The United States economy delivered a stronger-than-expected jobs report in December, creating 256,000 jobs compared to economists’ expectations of 160,000.
This signals a more resilient labor market and is already reshaping expectations around the Federal Reserve’s interest rate policy.
For Nigeria, the implications could be significant, particularly for the naira, which faces renewed risks of depreciation.
US job report and rate expectations
- The report, released by the Bureau of Labor Statistics, highlighted a robust jobs market that exceeded the revised figure of 212,000 for November.
- Following the announcement, US treasury yields surged, with the benchmark 10-year yield climbing to 4.76% and the two-year yield reaching 4.38%.
- These developments have altered market expectations, with futures traders pushing back the anticipated timing of the first Federal Reserve rate cut in 2025 from June to September.
- The odds of multiple rate cuts have also declined, while some analysts, including those at Bank of America, now believe the Fed could pivot toward hiking rates if inflation picks up.
Implications for Nigeria
For Nigeria, the latest jobs report raises concerns about the naira’s trajectory in 2025. Analysts had projected that a series of Fed rate cuts would boost capital flows into emerging markets, including Nigeria.
This would have provided support for the naira, which has been under pressure due to weak foreign exchange inflows and a widening trade deficit.
However, the likelihood of sustained high US interest rates now casts doubt on these projections.
- Elevated US yields typically draw investors toward safer, higher-yielding US assets, reducing appetite for riskier investments in emerging markets like Nigeria.
- Nairametrics data shows that capital importation into Nigeria is expected to be significantly lower in the second half of 2024 compared to the first half, which recorded $6.4 billion in inflows, buoyed by a strong first quarter.
- Analysts have linked the anticipated drop to weakening investor confidence and uncertainty over who will win the November US elections.
- Projections for higher capital inflows in 2025, which were tied to expectations of US rate cuts, are now at risk of falling short.
- At the First Bank Economic Outlook held in Lagos earlier this week, Bayo Adedipe Associates projected an exchange rate of N1,574/$1 in 2025, factoring in assumptions of declining US interest rates.

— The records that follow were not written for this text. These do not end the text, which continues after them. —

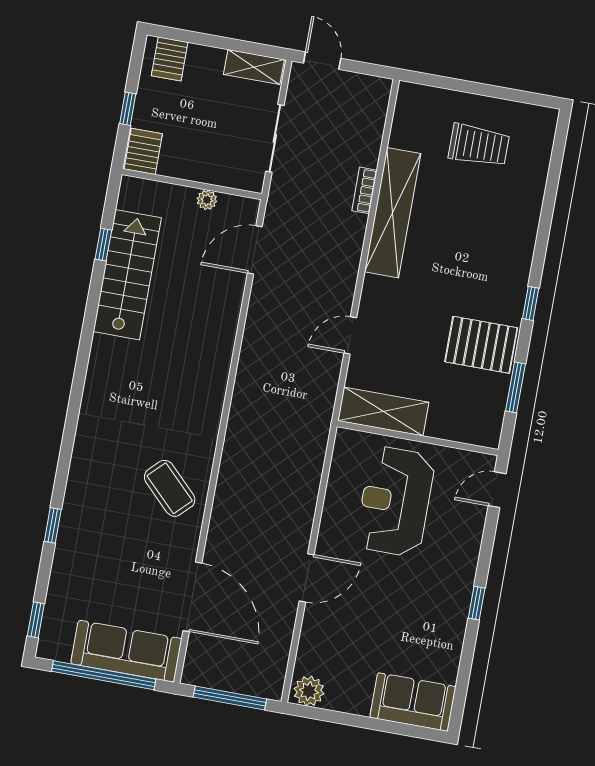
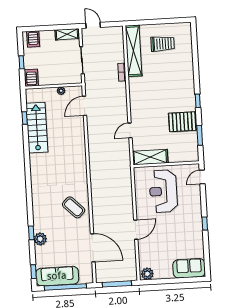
shelving: (393, 213) -> (134, 51), moved
plant: (71, 545) -> (40, 239), added
sofa: (126, 651) -> (57, 276), moved

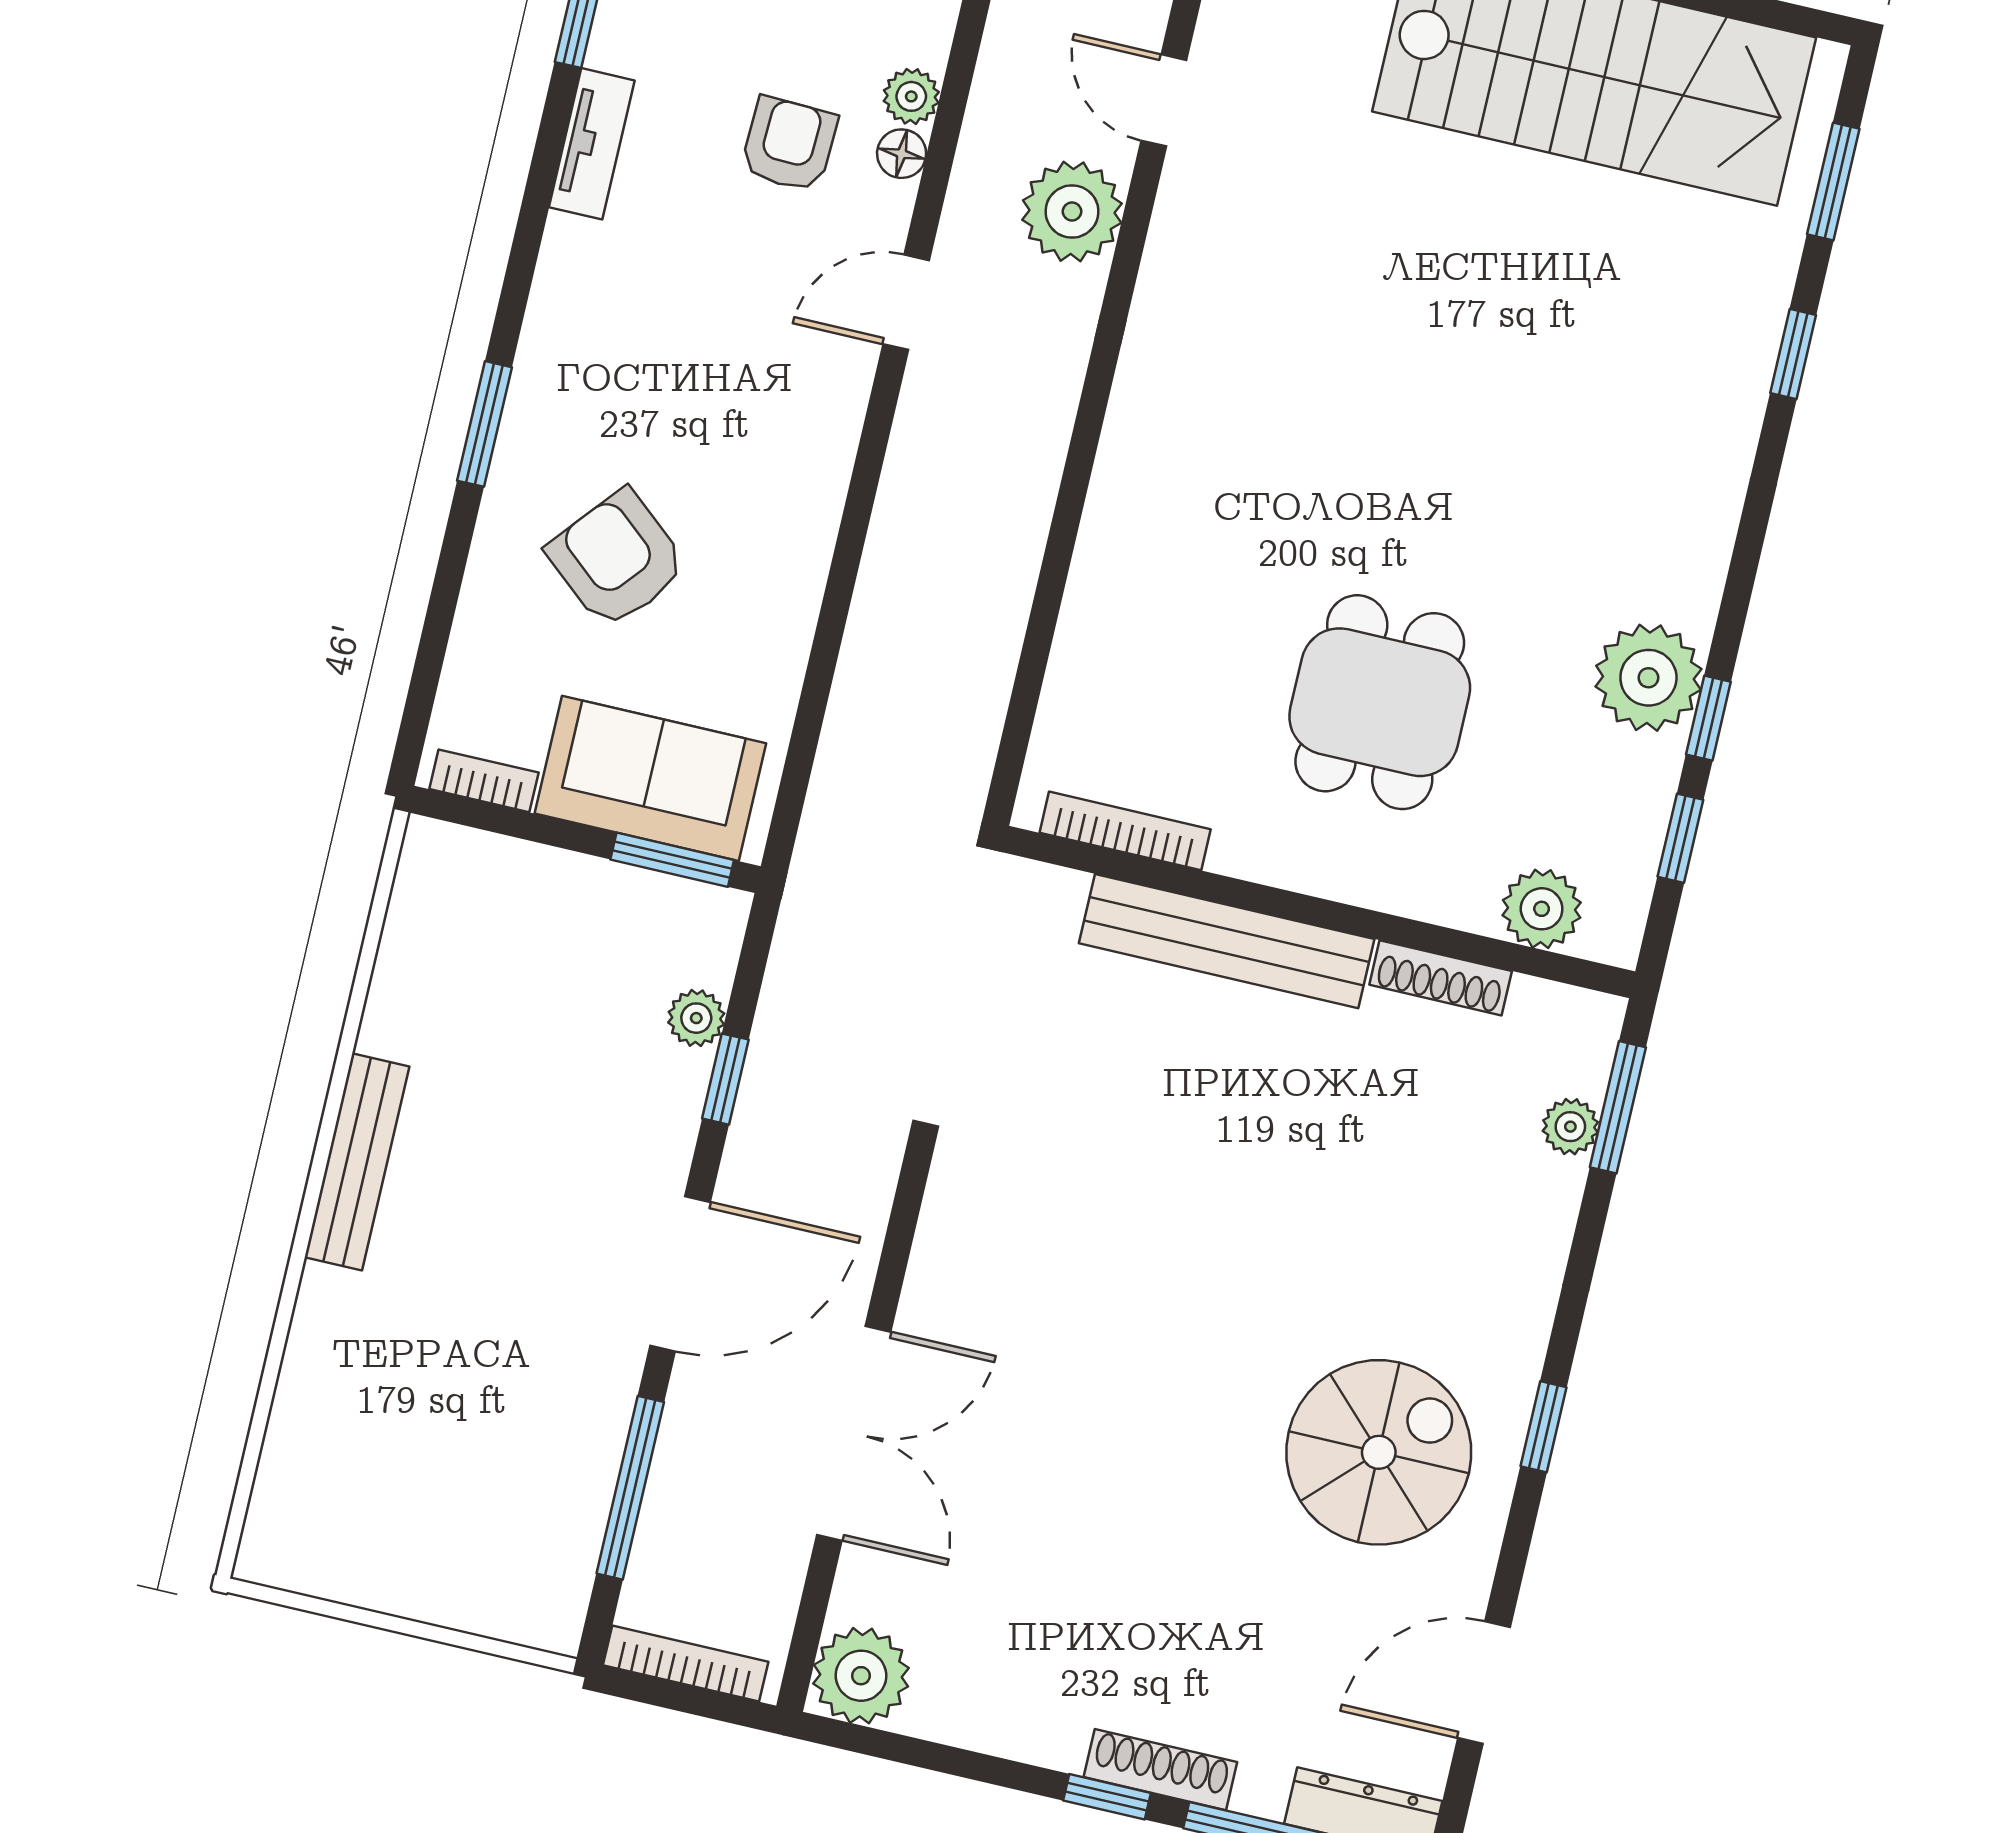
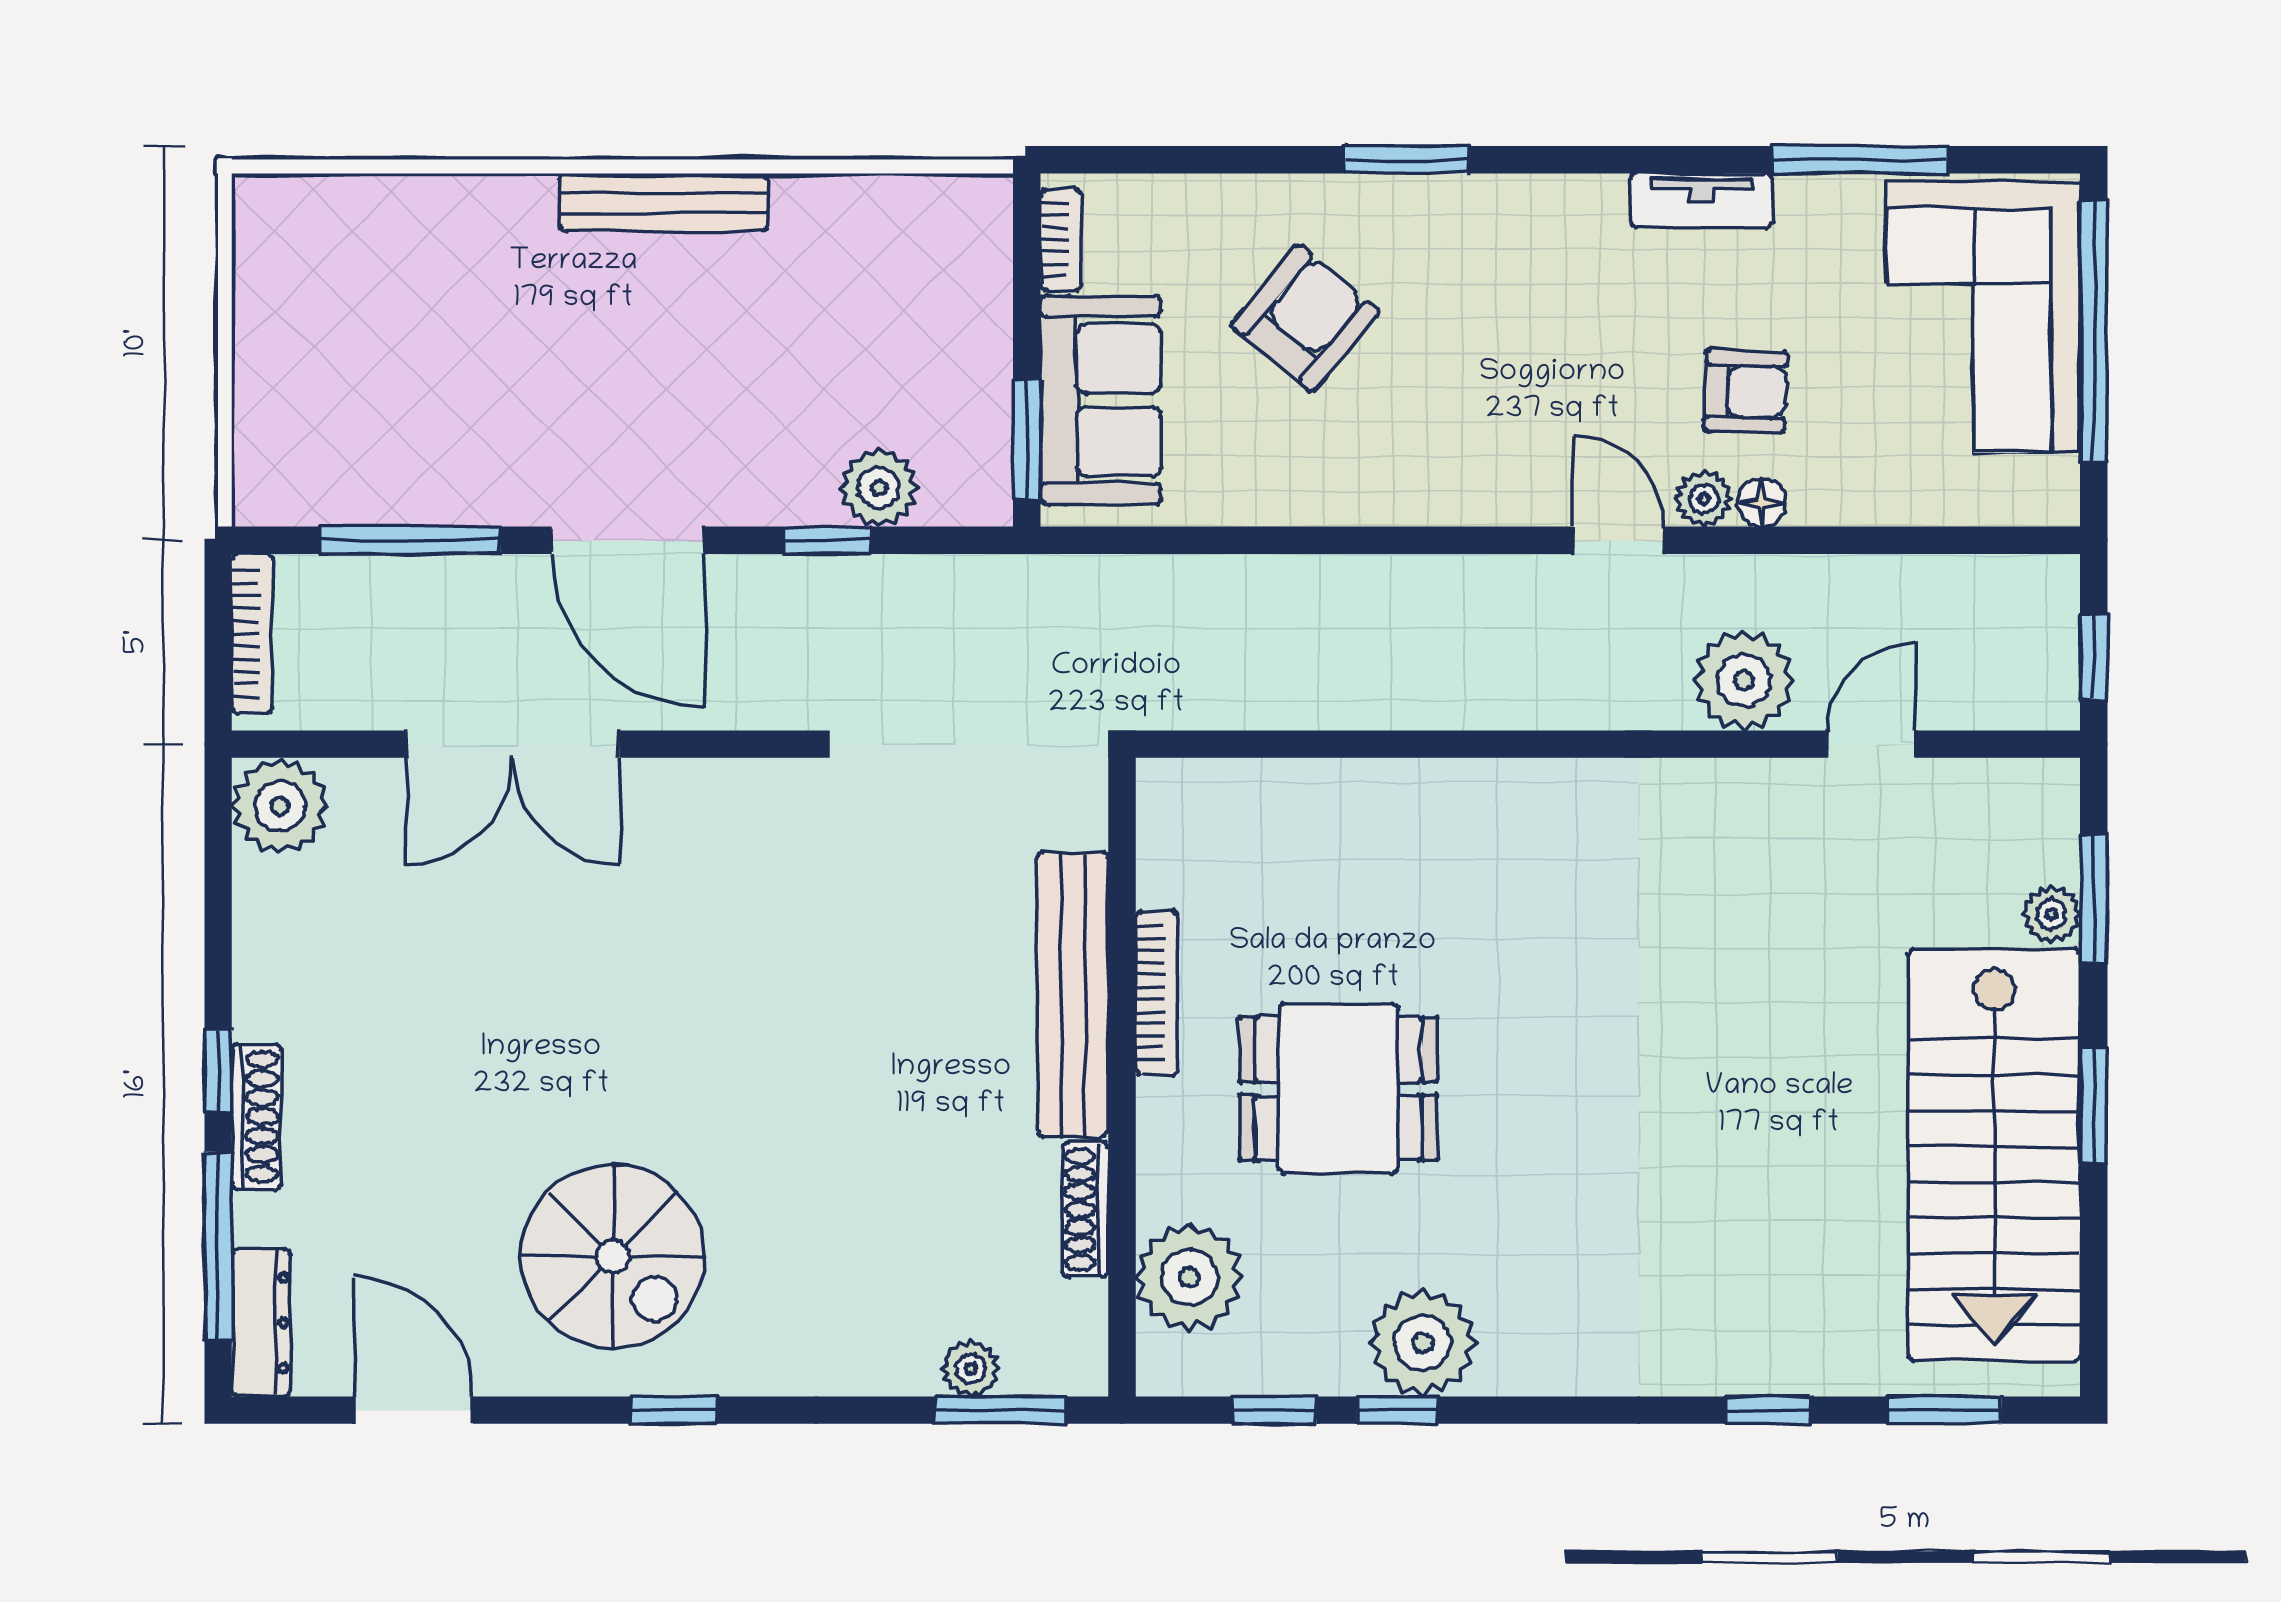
plant: (911, 96) -> (1704, 499), moved
bookcase: (1125, 831) -> (1157, 993), moved
plant: (1542, 909) -> (1189, 1277), width x1.36, depth x1.36
plant: (696, 1018) -> (879, 488), width x1.38, depth x1.38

- With US yields now likely to remain elevated, the naira could face further depreciation pressures, leaving these forecasts in limbo.
Economic risks and policy challenges
The prospect of sustained high US rates poses several risks for Nigeria’s economy.
- Higher US yields could increase the cost of servicing Nigeria’s dollar-denominated debt, worsening the country’s fiscal challenges.
- Rising debt-service costs, coupled with a depreciating naira, could further strain government finances and limit fiscal policy options.
- In the foreign exchange market, sustained high US rates could exacerbate dollar shortages, increasing the naira’s volatility.
- This would have inflationary consequences, driving up the cost of imports and raw materials and placing additional pressure on consumers and businesses already grappling with rising costs.
These developments also complicate the Central Bank of Nigeria’s (CBN) monetary policy objectives.
The apex bank, which is already walking a tightrope between controlling inflation and fostering economic growth, may find it increasingly difficult to stabilize the naira without substantial inflows of foreign exchange.
The exchange rate remains stable
- Nigeria’s exchange rate depreciated by about 40% in 2024, closing the year at N1,553/$1, reflecting the significant challenges in the foreign exchange market.
- However, the latter part of the year saw some stability, with the naira closing stronger at N1,544/$1 at the end of the week.
- This newfound stability has been attributed to the Central Bank of Nigeria’s introduction of a forex matching system, which analysts say has increased transparency and improved liquidity in the foreign exchange market.